The Brooklyn Children's Museum is located at 145 Brooklyn Ave
Brooklyn, NY 11213.
The Brooklyn Children's Museum was established as a branch museum of the Brooklyn Institute of Arts and Sciences in 1899. Its object is to interest children in nature and to offer encouragement and practical assistance to young people engaged in nature study.
To this end it exhibits a great variety of carefully selected and prepared specimens and models illustrative of the various departments of science; operates a Wireless Telegraph Station; maintains a Nature Reference Library of about 7,500 volumes; conducts free courses of illustrated lectures; lends natural history specimens to schools; sup-plies continuous docent service, and encourages the activities of children's nature clubs and societies.
The Brooklyn Children's Museum occupies a well preserved mansion, owned by the City and leased by the Brooklyn Institute for an indefinite period. It is located in Bedford Park, near Brooklyn Avenue, between Prospect Place and Park Place, and may be reached from New York by subway to Atlantic Avenue station and thence by St. John's Place cars to Brooklyn Avenue, or from Brooklyn Bridge by Fulton Street or Bergen Street surface cars to Brooklyn Avenue, or by Fulton Street elevated to Tompkins Avenue station, or from Williamsburg Bridge by Nostrand Avenue and Tompkins Avenue cars to Prospect Place.
Although managed and controlled by the Trustees of the Brooklyn Institute, the Brooklyn Children's Museum is supported in part by optional annual grants from the City of New York and in part by the contributions of friends.
The Brooklyn Children's Museum collections illustrate Zoology, Botany, Mineralogy and United States History.
In the north entrance hallway is a Botanical Exhibit consisting of a series of dissectible models, on a highly enlarged scale, showing successive stages in the germination and growth of common plants such as the bean and wheat. In the rooms at the right are the Birds of Prospect Park, grouped according to seasons into regular spring, summer, autumn and winter visitors; the occasional and rare visitors, and the permanent residents. At the south end of the building is the Zoological Type Collection, comprising a series of animals in an ascending scale from the lowest orders up to man. Across the hall in the Insect Room one may see those specimens of insects found in the vicinity of New York City; life histories of insects including the silk worm; brilliant tropical species, and groups of specimens dealing with biological relationships.

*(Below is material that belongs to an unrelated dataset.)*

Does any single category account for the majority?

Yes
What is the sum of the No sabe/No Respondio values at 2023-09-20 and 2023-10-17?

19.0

Adjoining is the Mineral Room with its showy models of gold and platinum nuggets; its models of historical diamonds; its displays of ornamental stones cut and polished; its uncut gems; its birthday stones, and the specimens of crystals, minerals and ores which open up the subject of Mineralogy in its broader aspects.

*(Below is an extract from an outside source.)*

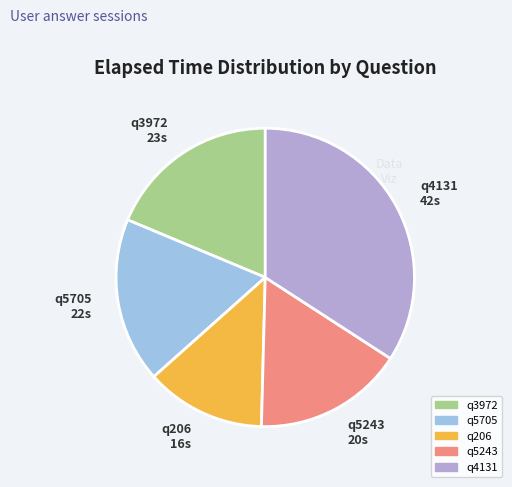

Count the number of slices in the pie.

5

On this floor will be found the Room of Animal Homes, containing adult and young animals in or near their nests, the object of this collection being to emphasize the fact that many animals prepare nests and care for their young; the Shell Collection, containing many brightly colored tropical specimens; the Historical Room, special features of which are the series of miniature model groups depicting scenes in colonial life and illustrating important political, military and naval events in the history of the United States, and the Geography Room, where primitive races from the different zone belts of the world are portrayed, in miniature, occupying their natural habitats and engaged in their customary occupations. In this room a child may, within the space of an hour, make a world tour, beginning with a hunting trip in a Brazilian jungle, continuing with surf riding in the South Sea Islands, pausing among the Bedouin Arabs in an Oasis of the Sahara Desert, and ending with a walrus hunt among the Smith Sound Eskimo on the shores of Greenland by the light of the Aurora Borealis.
A special feature of the Brooklyn Children's Museum is the "Busy Bee Room," where the children study natural history material with the aid of magnifying glasses and microscopes; preserve, classify and mount insects for their private collections; analyze, press and label plants which they have collected for their herbariums, and care for pet animals in which they are interested. In this room are also a hive of living bees and a number of balanced aquaria containing numerous forms of aquatic life.